Otherwise, having a single topic partitioned only by device ID would
simplify deployment and reduce data skew.
Yes, you are right. These protocols have separate characteristics like
speed, data format. If I do have only one topic with data partitioned by
device_id then it could be that events from faster protocol is processed
faster and the joins which I want to do will not have enough matching data.
I have a question here how are you referring to tune Flink to handle
different characteristics like speed of streams as reading from kafka could
result in uneven processing of data?

> By consume do you mean the downstream system?
My downstream is TSDB and other DBs where the data will be written to. All
these is time-series data.

Thanks,
Hemant



On Tue, May 12, 2020 at 5:28 PM Khachatryan Roman <
khachatryan.roman@gmail.com> wrote:

> Hello Hemant,
>
> Thanks for your reply.
>
> I think partitioning you described (event type + protocol type) is subject
> to data skew. Including a device ID should solve this problem.
> Also, including "protocol_type" into the key and having topic per
> protocol_type seems redundant.
>
> Furthermore, do you have any particular reason to maintain multiple
> topics?
> I could imagine protocols have different speeds or other characteristics,
> so you can tune Flink accordingly.
> Otherwise, having a single topic partitioned only by device ID would
> simplify deployment and reduce data skew.
>
> > By consume do you mean the downstream system?
> Yes.
>
> Regards,
> Roman
>
>
> On Mon, May 11, 2020 at 11:30 PM hemant singh <he...@gmail.com>
> wrote:
>
>> Hello Roman,
>>
>> PFB my response -
>>
>> As I understand, each protocol has a distinct set of event types (where
>> event type == metrics type); and a distinct set of devices. Is this correct?
>> Yes, correct. distinct events and devices. Each device emits these event.
>>
>> > Based on data protocol I have 4-5 topics. Currently the data for a
>> single event is being pushed to a partition of the kafka topic(producer key
>> -> event_type + data_protocol).
>> Here you are talking about the source (to Flink job), right?
>> Yes, you are right.
>>
>> Can you also share how are you going to consume these data?
>> By consume do you mean the downstream system?
>> If yes then this data will be written to a DB, some metrics goes to
>> TSDB(Influx) as well.
>>
>> Thanks,
>> Hemant
>>
>> On Tue, May 12, 2020 at 2:08 AM Khachatryan Roman <
>> khachatryan.roman@gmail.com> wrote:
>>
>>> Hi Hemant,
>>>
>>> As I understand, each protocol has a distinct set of event types (where
>>> event type == metrics type); and a distinct set of devices.
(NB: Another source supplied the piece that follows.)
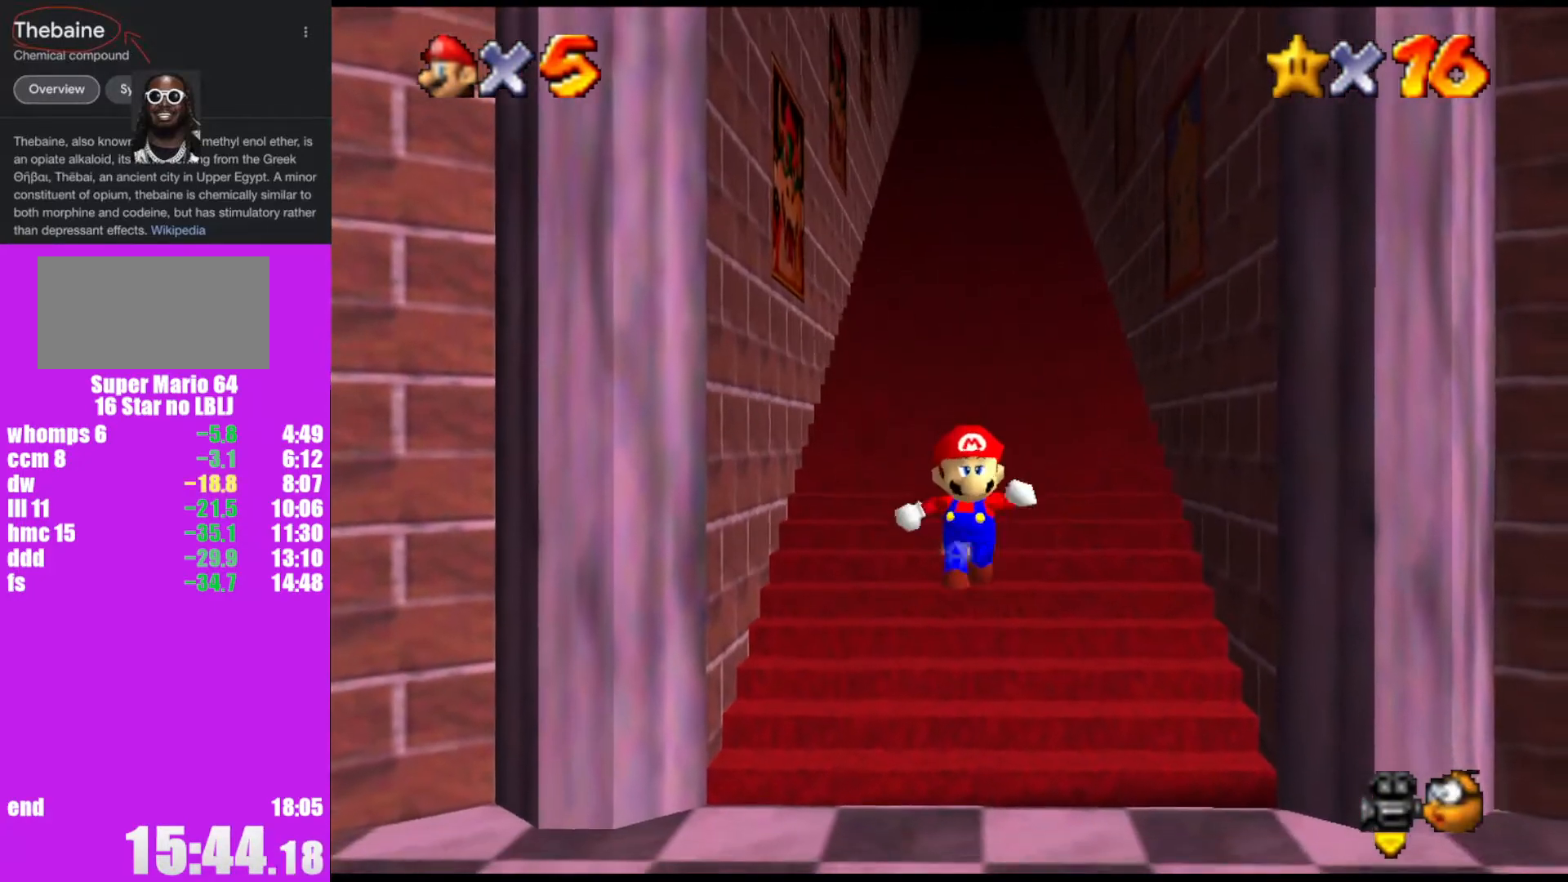
{"buttons": ["Z"], "left_stick": "up", "events": [[233, "Z", "down"], [267, "A", "down"], [267, "left_stick", "up"], [367, "A", "up"]]}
Is this correct?
>>>
>>> > Based on data protocol I have 4-5 topics. Currently the data for a
>>> single event is being pushed to a partition of the kafka topic(producer key
>>> -> event_type + data_protocol).
>>> Here you are talking about the source (to Flink job), right?
>>>
>>> Can you also share how are you going to consume these data?
>>>
>>>
>>> Regards,
>>> Roman
>>>
>>>
>>> On Mon, May 11, 2020 at 8:57 PM hemant singh <he...@gmail.com>
>>> wrote:
>>>
>>>> Hi,
>>>>
>>>> I have different events from a device which constitutes different
>>>> metrics for same device. Each of these event is produced by the device in
>>>> interval of few milli seconds to a minute.
>>>>
>>>> Event1(Device1) -> Stream1 -> Metric 1
>>>> Event2 (Device1) -> Stream2 -> Metric 2 ...
>>>> ..............
>>>> .......
>>>> Event100(Device1) -> Stream100 -> Metric100
>>>>
>>>> The number of events can go up to few 100s for each data protocol and
>>>> we have around 4-5 data protocols. Metrics from different streams makes up
>>>> a records
>>>> like for example from above example for device 1 -
>>>>
>>>> Device1 -> Metric1, Metric 2, Metric15 forms a single record for the
>>>> device. Currently in development phase I am using interval join to achieve
>>>> this, that is to create a record with latest data from different
>>>> streams(events).
>>>>
>>>> Based on data protocol I have 4-5 topics. Currently the data for a
>>>> single event is being pushed to a partition of the kafka topic(producer key
>>>> -> event_type + data_protocol). So essentially one topic is made up of many
>>>> streams. I am filtering on the key to define the streams.
>>>>
>>>> My question is - Is this correct way to stream the data, I had thought
>>>> of maintaining different topic for an event, however in that case number of
>>>> topics could go to few thousands and that is something which becomes little
>>>> challenging to maintain and not sure if kafka handles that well.
>>>>
>>>> I know there are traditional ways to do this like pushing it to
>>>> timeseries db and then joining data for different metric but that is
>>>> something which will never scale, also this processing should be as
>>>> realtime as possible.
>>>>
>>>> Are there better ways to handle this use case or I am on correct path.
>>>>
>>>> Thanks,
>>>> Hemant
>>>>
>>>

Re: Need suggestion on Flink-Kafka stream processing design

Posted by Khachatryan Roman <kh...@gmail.com>.

Hello Hemant,

Thanks for your reply.

I think partitioning you described (event type + protocol type) is subject
to data skew. Including a device ID should solve this problem.
Also, including "protocol_type" into the key and having topic per
protocol_type seems redundant.

Furthermore, do you have any particular reason to maintain multiple topics?
I could imagine protocols have different speeds or other characteristics,
so you can tune Flink accordingly.
Otherwise, having a single topic partitioned only by device ID would
simplify deployment and reduce data skew.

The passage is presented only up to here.